11: Miller (1.3 million)

 

1950:

  1: Schlitz (5 million)

8: Miller (2.1 million)

 

1951:

1: Schlitz (5.7 million)

6: Miller (2.1 million)

 

1952:

: Anheuser-Busch (6 million)

5: Miller (3 million)

 

1953: 1

: A-B (6.7 million; A-B would hold onto number one rank into next century)

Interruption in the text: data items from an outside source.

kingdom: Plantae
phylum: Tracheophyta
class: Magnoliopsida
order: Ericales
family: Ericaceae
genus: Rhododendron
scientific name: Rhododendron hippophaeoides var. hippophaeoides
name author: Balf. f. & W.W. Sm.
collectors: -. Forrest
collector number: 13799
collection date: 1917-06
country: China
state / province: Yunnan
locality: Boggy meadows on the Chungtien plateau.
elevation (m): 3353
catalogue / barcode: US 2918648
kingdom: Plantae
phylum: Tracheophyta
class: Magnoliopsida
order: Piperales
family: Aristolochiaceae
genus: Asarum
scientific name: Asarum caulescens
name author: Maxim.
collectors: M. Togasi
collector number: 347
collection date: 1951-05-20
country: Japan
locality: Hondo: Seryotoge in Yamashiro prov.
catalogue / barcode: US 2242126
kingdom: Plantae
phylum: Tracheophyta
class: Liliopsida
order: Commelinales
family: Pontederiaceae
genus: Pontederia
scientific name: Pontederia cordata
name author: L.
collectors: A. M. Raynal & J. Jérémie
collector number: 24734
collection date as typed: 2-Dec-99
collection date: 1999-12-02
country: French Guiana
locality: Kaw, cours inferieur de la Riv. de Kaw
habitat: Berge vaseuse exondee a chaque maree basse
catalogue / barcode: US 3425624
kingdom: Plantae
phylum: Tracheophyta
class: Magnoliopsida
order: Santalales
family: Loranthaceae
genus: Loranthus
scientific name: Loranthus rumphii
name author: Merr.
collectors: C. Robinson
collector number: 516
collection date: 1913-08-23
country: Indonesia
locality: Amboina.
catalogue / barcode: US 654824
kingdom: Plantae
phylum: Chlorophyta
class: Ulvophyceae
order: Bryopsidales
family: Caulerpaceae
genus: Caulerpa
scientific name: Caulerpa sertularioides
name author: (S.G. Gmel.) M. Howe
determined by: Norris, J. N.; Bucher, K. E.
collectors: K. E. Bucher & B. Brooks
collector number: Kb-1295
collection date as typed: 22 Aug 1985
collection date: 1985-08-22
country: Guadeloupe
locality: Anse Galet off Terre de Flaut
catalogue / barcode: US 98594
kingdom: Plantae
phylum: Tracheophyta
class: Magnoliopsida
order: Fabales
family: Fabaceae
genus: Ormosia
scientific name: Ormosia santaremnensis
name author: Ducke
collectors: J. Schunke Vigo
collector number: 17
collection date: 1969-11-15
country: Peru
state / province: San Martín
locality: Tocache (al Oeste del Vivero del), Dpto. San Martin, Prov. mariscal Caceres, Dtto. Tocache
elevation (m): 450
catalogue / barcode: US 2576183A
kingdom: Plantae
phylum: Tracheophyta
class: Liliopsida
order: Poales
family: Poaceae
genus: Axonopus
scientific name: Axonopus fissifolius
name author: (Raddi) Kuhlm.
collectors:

8: Miller (2.1 million; Fred’s one mistake: A strike during this year shut down his only plant; his major competitors all had multiple plants and could keep brewing.)

 

1957:

1: A-B (6.1 million)

10: Miller (2.3 million)

 

1958:

  1: A-B (6.9 million)

10: Miller (2.3 million)

 

1961:

1: A-B (8.5 million)

10: Miller (2.7 million)

 

1962:

1: A-B (9 million)

10: Miller (2.8 million)

 

1971:

  1. A-B (24.3 million)

6: Miller (5.2 million; Miller now wholly owned by Philip Morris, which dumped billions into the company

 

. 1972:

1: A-B: (26.5 million)

8: Miller: (5.4 million)

 

1975:

1. A-B (35.2 million)

4: Miller (12.9 million; in February, Miller introduced Miller Lite)

 

1978:

1: A-B (41.6 million; about what Miller made in 2007!)

2. Miller (31.2 million)

 

1980:

1: A-B (50.2 million)

2. Miller (37.3 million)

The rest, as they say, is history. By c. 2000, A-B was nearing 100 million barrels a year; Miller hovered around 40 million. In late 2007, Miller’s new parent company, SABMiller, and MolsonCoors, the parent of Coors Brewing, announced they would merge their North American operations in a joint venture called MillerCoors.